HTTPS Secure Communication Based on Nginx server and iOS9

HTTPS Secure Communication Based on Nginx server and iOS9
Introduction

In network communication, packet capture software can be used to analyze network requests and replay attacks. The replay attack solution generally uses a changed parameter, such as the RSA encrypted timestamp, however, considering the network transmission latency, the timestamp must have a certain error margin, so that it still cannot fundamentally prevent replay attacks. To better solve the problem of replay attacks, we should consider using HTTPS communication. HTTPS is a network protocol built by the SSL + HTTP protocol that can be encrypted for transmission and identity authentication, which is safer than HTTP.

Implementation

For websites accessed by a browser, you must apply for a certificate from the CA to ensure that the HTTPS webpage is browsed normally. Otherwise, the website is warned that it is not secure or not authenticated, for some background data transmission, use the self-signed certificate.

Server Configuration

Generate Certificate
Perform the following operations under the command line of the server:
① To generate the private key of the server, enter a 4 ~ Password with 8191 bits

openssl genrsa -des3 -out server.key 2048

② Remove the password of the key file. Enter the password entered in ①.

openssl rsa -in server.key -out server.key

③ Generate the csr file. You must enter multiple types of information in this step. You can skip this step by pressing enter.

openssl req -new -key server.key -out server.csr

④ Generate a crt file. In this step, the period is valid after-days and can be written a little longer.

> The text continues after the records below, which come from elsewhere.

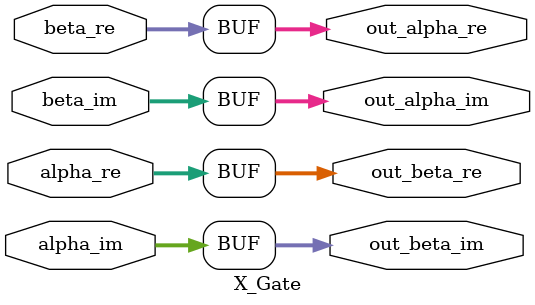
<source format=v>

module X_Gate (
    input wire [15:0] alpha_re, // Real part of alpha
    input wire [15:0] alpha_im, // Imaginary part of alpha
    input wire [15:0] beta_re,  // Real part of beta
    input wire [15:0] beta_im,  // Imaginary part of beta

    output wire [15:0] out_alpha_re, // Output real part of alpha
    output wire [15:0] out_alpha_im, // Output imaginary part of alpha
    output wire [15:0] out_beta_re,  // Output real part of beta
    output wire [15:0] out_beta_im   // Output imaginary part of beta
);

    // X gate simply swaps alpha and beta
    assign out_alpha_re = beta_re;
    assign out_alpha_im = beta_im;
    assign out_beta_re  = alpha_re;
    assign out_beta_im  = alpha_im;

endmodule

// Giải thích cho đoạn mã trên:
// 1. Cổng X (Pauli-X) hoán đổi trạng thái của qubit
// 2. Biên độ alpha (|0>) được gán giá trị của beta (|1>) và ngược lại
// 3. Kết quả là trạng thái mới của qubit sau khi áp dụng cổng X
</source>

openssl x509 -req -days 3650 -in server.csr -signkey server.key -out server.crt

⑤ Merge the crt and key to make the pem, which is used to generate the cer for client verification.

cat server.crt server.key > server.pem

6. Use pem to generate a cer. the cer file is stored on the client for verification.

openssl x509 -in server.pem -outform der -out server.cer

Modify nginx configuration file
If you do not know the path of the configuration file, use the following command to print it.

nginx -t

This command can be used to test whether the configuration file is correct and print the path.

Open nginx. conf Based on the printed content and you will find an http {... } Configuration Tag: Add a server configuration tag to the http tag.

Server {listen 443; server_name localhost; # configure the root directory of the website and the name and type of the homepage index index.html index.htm index. php; root <enter the root directory of the website> ssl on; ssl_certificate <enter the crt file server here. crt full path> ssl_certificate_key <enter the private key file server here. key full path> # The following is the php configuration. If not configured, the php file cannot be parsed normally. This configuration is copied from nginx's port 80 configuration for HTTP, if this configuration item does not work properly, copy it from your server's configuration file for port 80. Location ~ . * \. (Php | php5 )? $ {# Fastcgi_pass unix:/tmp/php-cgi.sock; fastcgi_pass 127.0.0.1: 9000; fastcgi_index index. php; include fastcgi. conf;} location ~ . * \. (Gif | jpg | jpeg | png | bmp | swf) $ {expires 30d;} location ~ . * \. (Js | css )? $ {Expires 1 h ;}# if you do not know how to fill in, please refer to the 80 port configuration file include
  
   
/Rewrite/default. conf; access_log
   
    
/Default. log ;}
   
  

Update Configuration

Nginx-t # test whether the configuration file is correct nginx-s reload # reload the configuration file

By now, the server configuration is complete.

Client Configuration

If the certificate is issued by the CA, you can directly use the HTTPS request, but we sign the certificate. If you access the certificate directly, an error is returned, the following describes how to use AFN to configure HTTPS requests for self-signed certificates.

Import the cer certificate mentioned above to the App Bundle.

Configure the following before using AFN for requests: <喎?http: www.bkjia.com kf ware vc " target="_blank" class="keylink"> VcD4NCjxwcmUgY2xhc3M9 "brush: java;"> AFSecurityPolicy * policy = [AFSecurityPolicy policyWithPinningMode: AFSSLPinningModePublicKey]; policy. allowInvalidCertificates = YES; AFHTTPSessionManager * manager = [AFHTTPSessionManager]; manager. securityPolicy = policy; // use manager for HTTPS requests.